• _YOUR INSTRUCTIONS_
In the records below, find every line with the word "Right" and copy it.

Pose landmark coordinates:
>>>>
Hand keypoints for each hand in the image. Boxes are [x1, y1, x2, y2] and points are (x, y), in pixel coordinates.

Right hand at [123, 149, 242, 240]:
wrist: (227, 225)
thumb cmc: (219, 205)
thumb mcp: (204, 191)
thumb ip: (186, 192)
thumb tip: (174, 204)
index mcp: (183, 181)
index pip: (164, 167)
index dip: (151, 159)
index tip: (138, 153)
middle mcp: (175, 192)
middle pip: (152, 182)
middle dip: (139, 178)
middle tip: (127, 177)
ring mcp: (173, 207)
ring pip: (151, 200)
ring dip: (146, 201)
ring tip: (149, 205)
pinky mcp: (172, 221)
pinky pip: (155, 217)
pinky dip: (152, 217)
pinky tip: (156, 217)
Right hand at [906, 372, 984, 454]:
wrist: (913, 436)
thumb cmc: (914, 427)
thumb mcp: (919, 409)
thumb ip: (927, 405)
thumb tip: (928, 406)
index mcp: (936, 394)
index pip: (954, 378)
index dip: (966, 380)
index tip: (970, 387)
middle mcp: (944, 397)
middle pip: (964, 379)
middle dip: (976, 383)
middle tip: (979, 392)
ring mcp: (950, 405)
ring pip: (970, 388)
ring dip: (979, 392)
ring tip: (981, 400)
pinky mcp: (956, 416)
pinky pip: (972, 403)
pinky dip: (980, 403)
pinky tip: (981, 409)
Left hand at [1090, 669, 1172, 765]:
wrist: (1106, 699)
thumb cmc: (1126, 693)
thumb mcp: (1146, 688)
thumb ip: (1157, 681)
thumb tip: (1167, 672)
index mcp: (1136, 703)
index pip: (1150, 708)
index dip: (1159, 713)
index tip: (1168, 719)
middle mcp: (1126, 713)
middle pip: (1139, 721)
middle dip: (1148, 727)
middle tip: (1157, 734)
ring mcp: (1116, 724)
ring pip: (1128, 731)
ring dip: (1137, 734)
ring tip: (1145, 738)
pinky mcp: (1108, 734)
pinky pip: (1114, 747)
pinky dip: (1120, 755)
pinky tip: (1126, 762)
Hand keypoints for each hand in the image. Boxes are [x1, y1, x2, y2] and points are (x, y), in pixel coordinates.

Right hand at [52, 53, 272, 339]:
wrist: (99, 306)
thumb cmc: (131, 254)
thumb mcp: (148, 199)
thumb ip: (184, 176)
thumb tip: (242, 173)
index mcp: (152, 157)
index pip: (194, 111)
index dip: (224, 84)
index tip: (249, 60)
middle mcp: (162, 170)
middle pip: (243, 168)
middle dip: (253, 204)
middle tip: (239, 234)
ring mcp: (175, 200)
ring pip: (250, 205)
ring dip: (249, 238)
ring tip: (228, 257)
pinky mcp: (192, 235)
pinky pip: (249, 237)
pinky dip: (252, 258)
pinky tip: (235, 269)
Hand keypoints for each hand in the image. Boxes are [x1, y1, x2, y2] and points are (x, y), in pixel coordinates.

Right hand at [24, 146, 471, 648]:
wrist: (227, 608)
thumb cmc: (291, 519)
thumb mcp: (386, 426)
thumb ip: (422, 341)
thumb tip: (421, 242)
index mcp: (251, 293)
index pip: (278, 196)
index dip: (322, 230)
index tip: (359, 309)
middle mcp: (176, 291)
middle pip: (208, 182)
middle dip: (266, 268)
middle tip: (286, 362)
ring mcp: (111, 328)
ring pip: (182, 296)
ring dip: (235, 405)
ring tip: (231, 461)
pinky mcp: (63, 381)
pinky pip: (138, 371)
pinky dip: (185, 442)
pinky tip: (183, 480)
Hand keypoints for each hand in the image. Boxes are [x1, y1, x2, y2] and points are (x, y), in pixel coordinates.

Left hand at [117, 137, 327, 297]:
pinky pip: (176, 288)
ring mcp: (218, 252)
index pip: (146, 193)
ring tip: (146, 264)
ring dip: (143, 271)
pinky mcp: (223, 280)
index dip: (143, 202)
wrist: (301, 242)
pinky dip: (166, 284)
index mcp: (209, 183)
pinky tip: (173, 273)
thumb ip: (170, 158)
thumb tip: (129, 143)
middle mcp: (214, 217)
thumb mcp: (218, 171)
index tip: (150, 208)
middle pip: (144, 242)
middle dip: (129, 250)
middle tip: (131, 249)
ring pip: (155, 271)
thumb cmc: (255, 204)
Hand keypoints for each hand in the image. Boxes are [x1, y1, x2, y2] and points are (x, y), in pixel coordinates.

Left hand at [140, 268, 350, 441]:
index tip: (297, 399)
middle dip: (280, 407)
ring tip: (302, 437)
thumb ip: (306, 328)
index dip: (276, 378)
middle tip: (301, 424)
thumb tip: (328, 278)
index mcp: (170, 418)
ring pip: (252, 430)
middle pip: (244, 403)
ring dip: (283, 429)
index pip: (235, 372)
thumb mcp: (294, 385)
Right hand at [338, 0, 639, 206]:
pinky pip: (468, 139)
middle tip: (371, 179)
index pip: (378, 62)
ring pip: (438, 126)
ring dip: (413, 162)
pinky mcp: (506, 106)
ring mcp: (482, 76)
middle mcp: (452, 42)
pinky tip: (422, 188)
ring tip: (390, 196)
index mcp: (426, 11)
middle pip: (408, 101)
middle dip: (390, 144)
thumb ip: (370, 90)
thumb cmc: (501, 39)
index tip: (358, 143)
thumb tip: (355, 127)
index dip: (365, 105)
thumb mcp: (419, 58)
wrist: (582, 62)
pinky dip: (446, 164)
<<<<
• _EXPECTED ANSWER_
Right hand at [123, 149, 242, 240]:
Right hand at [906, 372, 984, 454]:
Right hand at [52, 53, 272, 339]:
Right hand at [24, 146, 471, 648]:
Right hand at [338, 0, 639, 206]:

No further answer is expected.